Ein weiterer Effekt betrifft auf dem Umweg über Banken und Sparkassen auch deren Kunden. Wie das? Nun, die EZB hat, ebenso wie andere Zentralbanken, die Oberhoheit über die Geldmenge. Das bedeutet im Hinblick auf die Digitalwährung CBDC: Mit steigendem Anteil an der Geldmenge kann die EZB den Banken und Sparkassen einen Teil der Existenzgrundlage entziehen, nämlich mittels Kreditgeschäft Geld schöpfen zu können. Dadurch verringern sich die Chancen der Kunden, Kredite zu bekommen.

Die ganze Diskussion über die neue Digitalwährung mag zwar noch so abgehoben erscheinen, aber ihre Relevanz für die Zukunft des Geldes ist unumstritten. Das auch deshalb, weil sie unter anderem dem Kampf gegen das Bargeld dienen kann, wie das erwähnte Beispiel mit den CBDC-Konten belegt. Dieser Kampf ist bislang noch nicht koordiniert. Doch selbst wenn es nie dazu käme, würde er allseits Spuren hinterlassen. Denn an Versuchen zur Abschaffung des Bargelds arbeiten so viele Interessengruppen, dass sich deren Koordination erübrigt.

Greifen wir eine Gruppe heraus, die 2012 gegründet wurde, ihre Zentrale in New York hat und global aktiv ist: Better Than Cash Alliance. Sie verfügt derzeit über 75 Mitglieder aus Regierungen, Unternehmen und internationalen Organisationen. Der weitaus größte Teil der Regierungen stammt aus armen Ländern. Zu den Unternehmen gehören neben den Bezahldiensten Mastercard und Visa auch Konzerne wie Unilever oder H&M. Das Ziel der Gruppe besteht nach eigener Aussage darin, den Wandel von Bargeld- zu Digitalzahlungen zu beschleunigen.

Für das entgegengesetzte Ziel, nämlich das Zahlen mit Bargeld solange wie möglich zu erhalten, hat jahrelang die Deutsche Bundesbank gekämpft. Sie läuft allerdings zunehmend Gefahr, von anderen nationalen Banken der Euroländer ausgetricks zu werden. Für diese These spricht jedenfalls die eingangs erwähnte, von der EZB-Präsidentin Christine Lagarde etablierte Arbeitsgruppe.

Deutsche Politiker halten sich weitgehend bedeckt, wenn es um das Bekenntnis zum Bargeld geht. Falls sie sich doch öffentlich dazu äußern, laufen sie Gefahr, als Befürworter von Geldwäsche und Terrorismusfinanzierung diffamiert zu werden. Insofern grenzt es fast schon an ein Wunder, dass der AfD-Bundestagsabgeordnete Anton Friesen zusammen mit seiner AfD-Fraktion Antworten der Bundesregierung zu sieben umfangreichen Fragen erwirken konnte - auch wenn die Antworten zum Teil sehr kurz ausfielen, wenn es ans Eingemachte ging. Quelle: Bundestagsdrucksache 19/5242 vom 24.10.2018

Die beiden folgenden Beispiele machen deutlich, worum es geht. Frage: "Hält die Bundesregierung an Bargeld als gesetzlichem Zahlungsmittel langfristig fest?“ Antwort: "Ja." Frage: "Teilt die Bundesregierung die Ansicht der Fragesteller, dass die Abschaffung von Bargeld einem Förderprogramm für Banken gleichzusetzen ist?" Antwort: "Die Bundesregierung verfügt über keine belastbaren Analysen, welche Folgen eine Abschaffung von Bargeld im Bankensektor nach sich ziehen würde."

ARBEITSAUFTRÄGE:
(1) Welche Unternehmen nennt der Textausschnitt über Bargeld und Digitalwährung als Mitglieder der Better Than Cash Alliance?
(2) Schreiben Sie aus dem Textausschnitt über Bargeld und Digitalwährung die Stelle ab, die mit „Ein weiterer Effekt“ beginnt und bis einschließlich „Kredite zu bekommen.“ reicht.
(3) Wie geht der Textausschnitt über Bargeld und Digitalwährung weiter? Setzen Sie ihn im Anschluss an seinen letzten Satz fort.
Die Datensätze werden für die Bearbeitung nicht gebraucht.

ROHDATEN:

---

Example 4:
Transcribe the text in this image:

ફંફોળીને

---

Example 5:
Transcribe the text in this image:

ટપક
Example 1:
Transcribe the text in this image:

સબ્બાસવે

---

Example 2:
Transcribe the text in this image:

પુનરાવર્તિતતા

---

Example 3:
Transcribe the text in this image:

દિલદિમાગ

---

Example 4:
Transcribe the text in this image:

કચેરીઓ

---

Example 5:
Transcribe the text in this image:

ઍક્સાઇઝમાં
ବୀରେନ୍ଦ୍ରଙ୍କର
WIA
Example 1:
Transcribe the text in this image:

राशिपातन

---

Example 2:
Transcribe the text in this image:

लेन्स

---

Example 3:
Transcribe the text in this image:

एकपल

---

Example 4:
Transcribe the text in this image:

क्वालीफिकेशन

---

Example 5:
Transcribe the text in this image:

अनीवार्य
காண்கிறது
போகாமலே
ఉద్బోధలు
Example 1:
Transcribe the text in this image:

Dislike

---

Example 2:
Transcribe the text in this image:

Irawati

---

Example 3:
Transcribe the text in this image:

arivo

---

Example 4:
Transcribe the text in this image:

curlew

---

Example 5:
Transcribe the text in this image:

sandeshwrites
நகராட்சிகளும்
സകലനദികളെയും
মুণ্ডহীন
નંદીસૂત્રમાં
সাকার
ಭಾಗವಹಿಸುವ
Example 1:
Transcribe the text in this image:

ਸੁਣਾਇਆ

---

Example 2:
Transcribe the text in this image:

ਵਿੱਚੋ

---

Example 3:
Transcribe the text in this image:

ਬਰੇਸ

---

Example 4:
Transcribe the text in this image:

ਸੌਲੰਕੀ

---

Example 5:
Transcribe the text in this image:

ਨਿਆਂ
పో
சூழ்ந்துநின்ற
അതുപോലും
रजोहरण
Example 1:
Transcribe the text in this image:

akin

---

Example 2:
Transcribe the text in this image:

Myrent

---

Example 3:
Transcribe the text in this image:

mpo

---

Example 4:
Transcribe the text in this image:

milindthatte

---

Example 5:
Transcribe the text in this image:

SCHRIFTLICHE ANTWORTEN:
(1) Mastercard, Visa, Unilever, H&M

(2)
Ein weiterer Effekt betrifft auf dem Umweg über Banken und Sparkassen auch deren Kunden. Wie das? Nun, die EZB hat, ebenso wie andere Zentralbanken, die Oberhoheit über die Geldmenge. Das bedeutet im Hinblick auf die Digitalwährung CBDC: Mit steigendem Anteil an der Geldmenge kann die EZB den Banken und Sparkassen einen Teil der Existenzgrundlage entziehen, nämlich mittels Kreditgeschäft Geld schöpfen zu können. Dadurch verringern sich die Chancen der Kunden, Kredite zu bekommen.

(3)
Das Frage-Antwort-Spiel Nummer sieben hat es besonders in sich. Frage: "Unterstützt die Bundesregierung die Better Than Cash Alliance?" Antwort: "Die Bundesregierung hat die Better Than Cash Alliance in den Jahren 2016 - 2018 mit insgesamt 500.000 Euro (aus Mitteln des Einzelplans 23) unterstützt. Eine weiterführende Unterstützung ist derzeit nicht geplant."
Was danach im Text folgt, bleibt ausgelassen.